Den größten Aufstieg im Dynamikranking schafften die Städte Heilbronn (plus 21 Plätze auf Rang 3), Pforzheim (plus 20 Plätze auf Rang 12) und Wiesbaden (plus 20 Plätze auf Rang 29). In Niedersachsen konnten sich nahezu alle Städte verbessern und finden sich unter den Top 20 wieder. Dagegen fielen viele Städte im Westen zurück. Bonn fiel um 27 Plätze auf Rang 48, Köln um zehn Plätze auf Rang 50 und Münster um 11 Plätze auf Rang 52. Kleine Lichtblicke in NRW sind dagegen Wuppertal (plus 15 Plätze auf Rang 39), Solingen (plus 13 Plätze auf Rang 47) und Remscheid (plus 12 Plätze auf Rang 57). "Dank der starken interkommunalen Zusammenarbeit, einer prosperierenden Industrie und dem Engagement zahlreicher wirtschaftsnaher Entwicklungsinstitute haben die Städte des Bergischen Städtedreiecks stark aufgeholt", so die WirtschaftsWoche-Chefredakteurin Dr. Miriam Meckel.

Darmstadt gewinnt Zukunftsindex 2030

Darmstadt verfügt unter allen deutschen Großstädten über die besten Voraussetzungen für den Start in die digitale und vernetzte Wirtschaft. So weist Darmstadt unter allen deutschen Großstädten den höchsten Anteil an Industrie-4.0-affinen Unternehmen und den höchsten Anteil an MINT-Absolventen an den sozialversicherungspflichtig Beschäftigten auf. Mit dem Anteil der Beschäftigten im Bereich der kreativen Dienstleistungen liegt Darmstadt auf Platz 3. Den zweiten Platz im Zukunftsindex 2030 belegt Erlangen. Sowohl beim Anteil der Beschäftigten mit Hochschul- oder Fachhochschulabschluss als auch bei den Patentanmeldungen liegt die fränkische Universitätsstadt auf Rang 1. "Das Erfolgsrezept der zukunftsfähigsten Standorte gründet sich auf einen Dreiklang aus starken Wirtschaftsunternehmen, innovativen Forschungseinrichtungen und hochkarätigen Universitäten", fasst Christian Gisy, Finanzvorstand der Scout24 AG, die Ergebnisse des Zukunftsindex 2030 zusammen.

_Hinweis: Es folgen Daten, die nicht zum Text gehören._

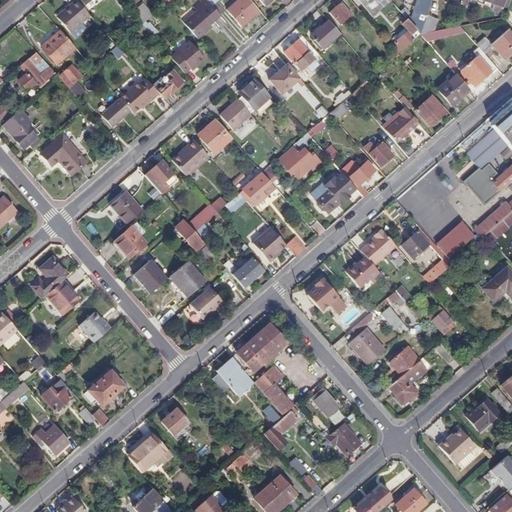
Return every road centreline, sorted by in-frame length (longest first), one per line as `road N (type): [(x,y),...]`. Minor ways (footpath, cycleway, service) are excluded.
road 1 (residential): [(311,0),(57,223)]
road 2 (residential): [(272,296),(511,83)]
road 3 (residential): [(22,511),(182,370)]
road 4 (residential): [(57,223),(182,370)]
road 5 (residential): [(272,296),(397,440)]
road 6 (residential): [(397,440),(511,340)]
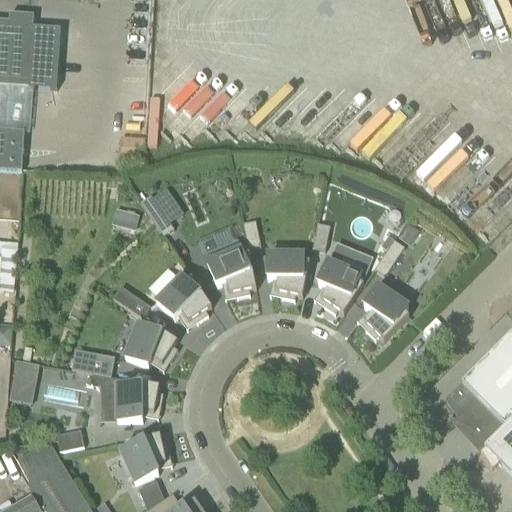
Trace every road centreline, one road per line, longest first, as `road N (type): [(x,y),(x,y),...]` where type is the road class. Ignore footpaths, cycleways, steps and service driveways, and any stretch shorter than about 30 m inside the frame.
road 1 (residential): [(365,409),(336,367),(308,345),(277,339),(245,346),(221,365),(204,411),(208,440),(253,511)]
road 2 (unclassified): [(511,262),(365,409)]
road 3 (unclassified): [(365,409),(434,511)]
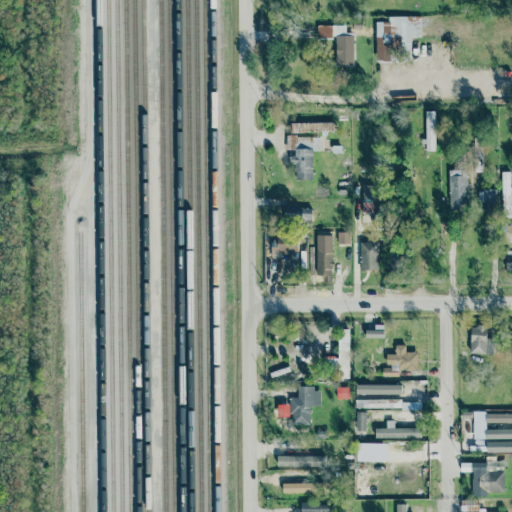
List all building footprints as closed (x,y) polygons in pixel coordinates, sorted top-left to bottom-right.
[(376,22),(376,62),(391,62),(391,38),(400,38),(400,56),(411,56),(411,37),(421,37),(421,17),(389,17),(388,22),(376,22)] [(354,66),(354,33),(346,33),(345,25),(317,26),(317,39),(335,39),(335,67),(354,66)] [(435,111),(425,111),(425,151),(436,151),(435,111)] [(333,123),(290,124),(291,133),(334,131),(333,123)] [(295,180),(313,180),(313,151),(320,151),(320,137),(286,137),(287,149),(295,149),(295,159),(295,180)] [(481,158),(482,137),(474,137),(473,158),(481,158)] [(469,208),(468,170),(449,170),(450,209),(469,208)] [(362,213),(373,213),(373,186),(362,186),(362,213)] [(495,190),(478,190),(478,201),(481,201),(481,220),(495,220),(495,190)] [(285,204),(285,222),(312,223),(312,209),(304,208),(304,205),(285,204)] [(338,244),(349,244),(350,232),(338,232),(338,244)] [(316,276),(332,276),(333,236),(317,235),(316,276)] [(299,253),(300,237),(277,236),(276,252),(299,253)] [(379,270),(378,242),(360,243),(361,270),(379,270)] [(389,271),(397,272),(398,257),(389,256),(389,271)] [(384,325),(375,325),(375,330),(365,330),(365,338),(383,338),(384,325)] [(471,326),(470,354),(493,354),(494,339),(486,339),(486,326),(471,326)] [(350,330),(339,330),(338,359),(328,359),(328,379),(349,379),(350,330)] [(418,352),(406,352),(406,345),(395,345),(395,354),(387,354),(386,365),(388,365),(387,376),(398,376),(399,370),(417,370),(418,352)] [(356,408),(420,409),(420,402),(401,402),(402,385),(356,384),(356,408)] [(309,425),(310,406),(320,407),(321,388),(298,388),(297,398),(290,398),(290,425),(309,425)] [(367,412),(356,412),(356,430),(366,431),(367,412)] [(486,423),(511,422),(511,413),(486,414),(486,423)] [(394,428),(394,421),(386,421),(386,429),(375,428),(375,438),(421,439),(421,429),(394,428)] [(511,429),(486,430),(486,439),(511,438),(511,429)] [(328,456),(277,456),(277,467),(327,468),(328,456)] [(505,492),(504,460),(488,460),(488,463),(460,463),(461,472),(472,472),(472,493),(505,492)] [(282,483),(283,494),(316,493),(316,483),(282,483)] [(484,511),(485,508),(477,508),(477,500),(460,500),(460,511),(484,511)] [(318,511),(319,511),(331,511),(331,505),(321,505),(321,502),(299,502),(299,511),(318,511)]
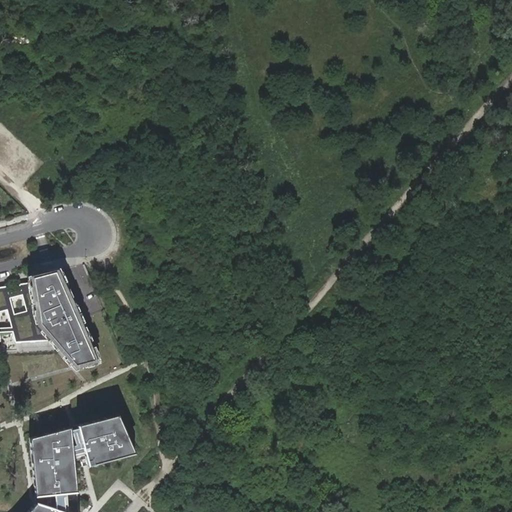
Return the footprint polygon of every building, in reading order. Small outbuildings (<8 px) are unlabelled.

Immobilienmärkte als Indikator für wirtschaftliche Prosperität

Wie gut es sich in den deutschen Städten lebt, spiegelt sich auch in den jeweiligen Immobilienpreisen wider. Dabei zeigt sich eine ambivalente Entwicklung. Je attraktiver eine Stadt ist und je höher dort die Nachfrage nach Wohnraum ausfällt, umso mehr treibt dies auch die Preise. So ist in Freiburg und München der Anteil der Wohnkosten am monatlichen Einkommen mit 29,3 beziehungsweise 27,1 Prozent besonders hoch.

"Ein boomender Immobilienmarkt ist ein Indikator für wirtschaftliche Prosperität", sagt Christian Gisy, Finanzvorstand der Scout24 AG. "Aus Investorensicht sind diejenigen Städte am attraktivsten, in denen Mieten und Kaufpreise noch moderat sind. Beispielsweise die Topstädte des Zukunftsindex 2030 versprechen gute Renditeaussichten. Sie werden aufgrund attraktiver Arbeitgeber das größte Wachstum hinsichtlich der Einkommen haben und zahlungskräftige Mieter und Käufer anziehen." Die Renditeerwartung bei den Zukunftsstädten liegt bei bis zu 5 Prozent.